A explicação para o impedimento das relações sexuais entre pessoas com vínculos familiares remete para a necessidade de conservação da espécie. Porque está provado que os filhos de parentes consanguíneos apresentam uma maior possibilidade de desenvolverem problemas genéticos.
Mas, normalmente, o lado emocional da discussão prepondera e a argumentação de que nem todas as relações têm como objetivo final a procriação é absolutamente secundarizada. Há, inclusive, uma página na Internet criada por um grupo de pessoas que defendem a possibilidade de se concretizarem relacionamentos sexuais entre parentes — o site http://www.geneticsexualattraction.com/ diz querer ajudar as pessoas que têm laços de consanguinidade, foram separadas à infância e que depois se reencontraram, tendo decidido formar então um casal.
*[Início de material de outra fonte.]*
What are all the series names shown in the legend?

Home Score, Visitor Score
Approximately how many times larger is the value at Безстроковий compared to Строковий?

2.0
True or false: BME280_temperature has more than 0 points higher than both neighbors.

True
Mas os autores deste movimento fazem questão de se demarcar das interpretações estereotipadas, afirmando não ser um site de promoção do incesto, da fantasia, do abuso de crianças, nem pornográfico.
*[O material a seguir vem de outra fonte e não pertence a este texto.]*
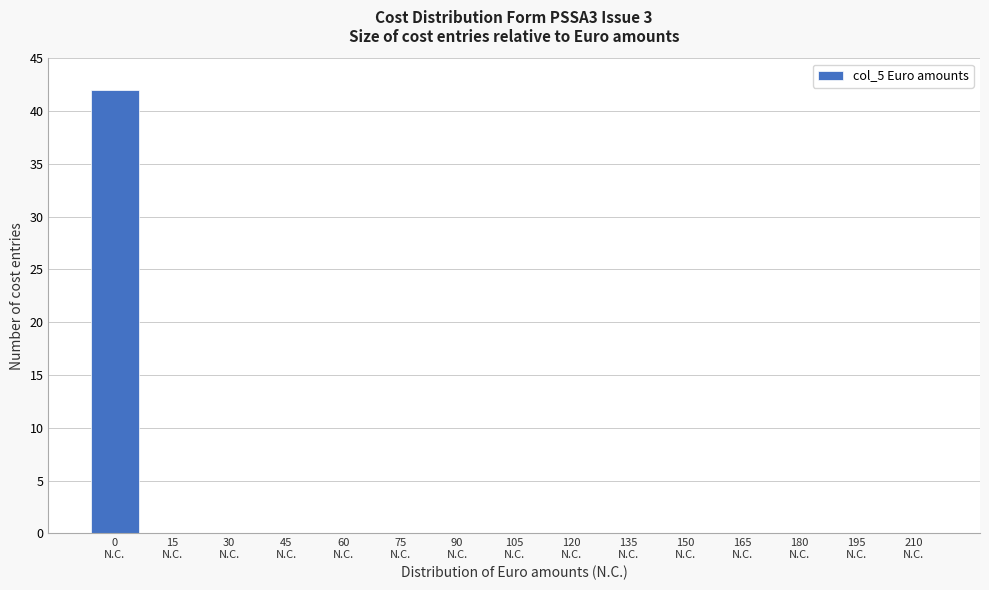

What is the maximum value shown in the chart?

42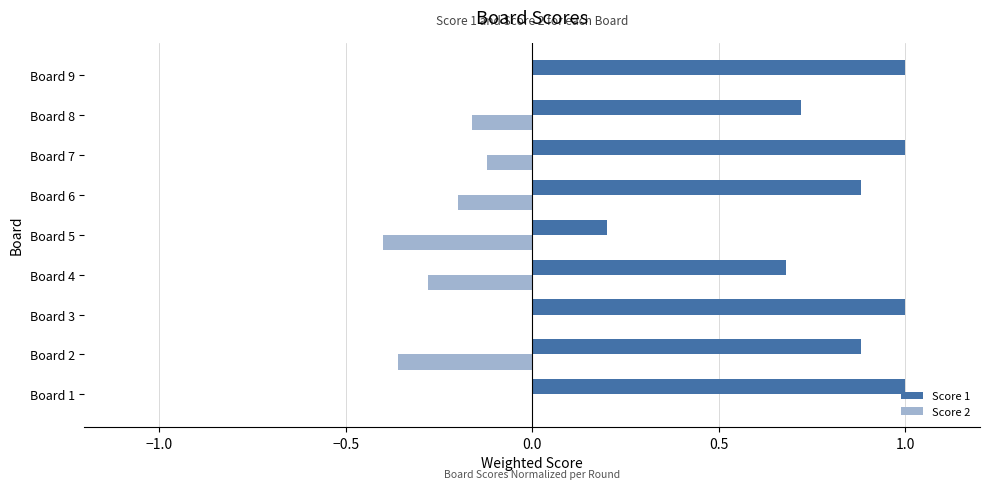

What is the total value across all series at Board 6?

0.7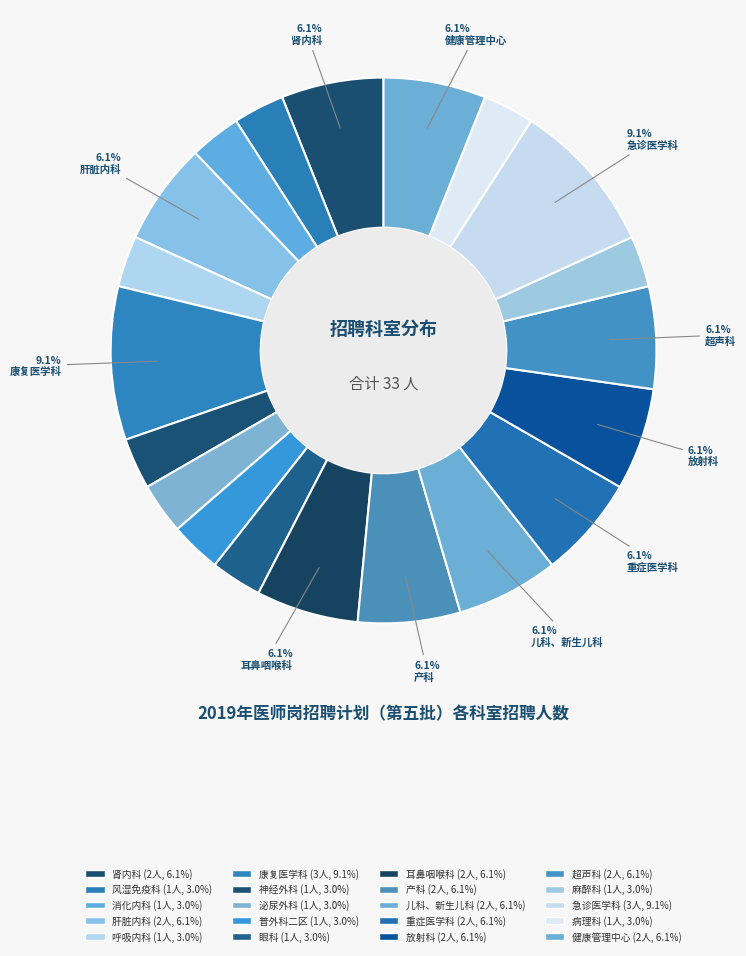

How many segments does this pie chart have?

20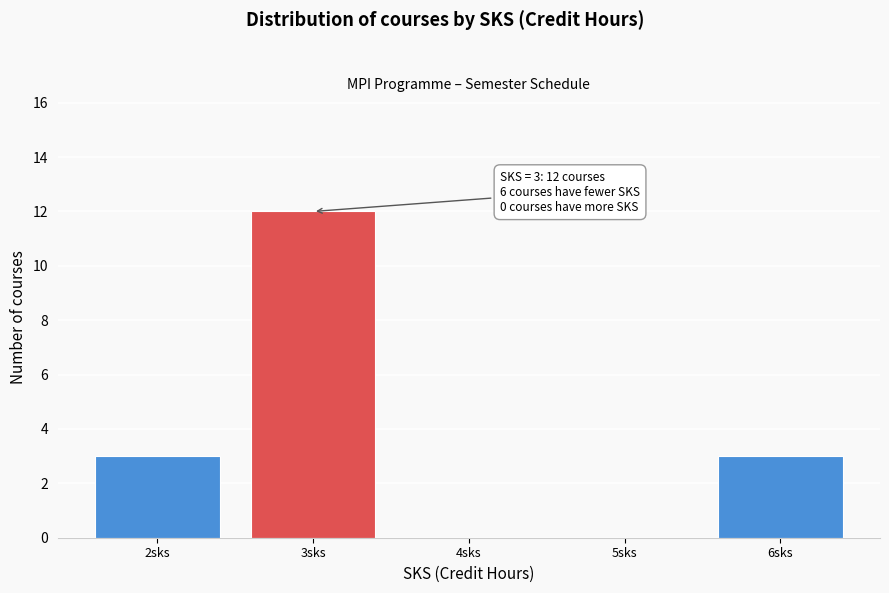

Reading right to left, extract all data points from this chart.

6sks=3	5sks=0	4sks=0	3sks=12	2sks=3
A questão genética é importante, mas todos os casais têm sempre de lidar com uma margem de risco de poderem ter filhos afetados por problemas de origem genética. Nos casais sem laços de consanguinidade, esta margem rondará os 3%, valor que aumenta, dependendo do grau de relação entre os membros do casal. Os primos-irmãos, por exemplo, partilham aproximadamente um oitavo ou 12,5% da sua herança genética. Há estudos, contudo, que desdramatizam esta situação, afirmando que o fator de risco de filhos com problemas resultantes do casamento entre primos em primeiro grau não se afasta muito da média geral, sendo calculado em 4,7%.
Fica evidente, contudo, que razões de ordem eugênica, ética, moral e social contaminam à partida a avaliação destas relações que envolvem emoções, sexo e família, consanguínea ou não. Porque, mesmo em relacionamentos consentidos, caso acabassem por ser banalizados, a família, como representação de virtude no imaginário social, poderia transformar-se num centro de paixões mórbidas e perturbações violentas. E isto, sim, é inaceitável do ponto de vista da coesão dos grupos humanos.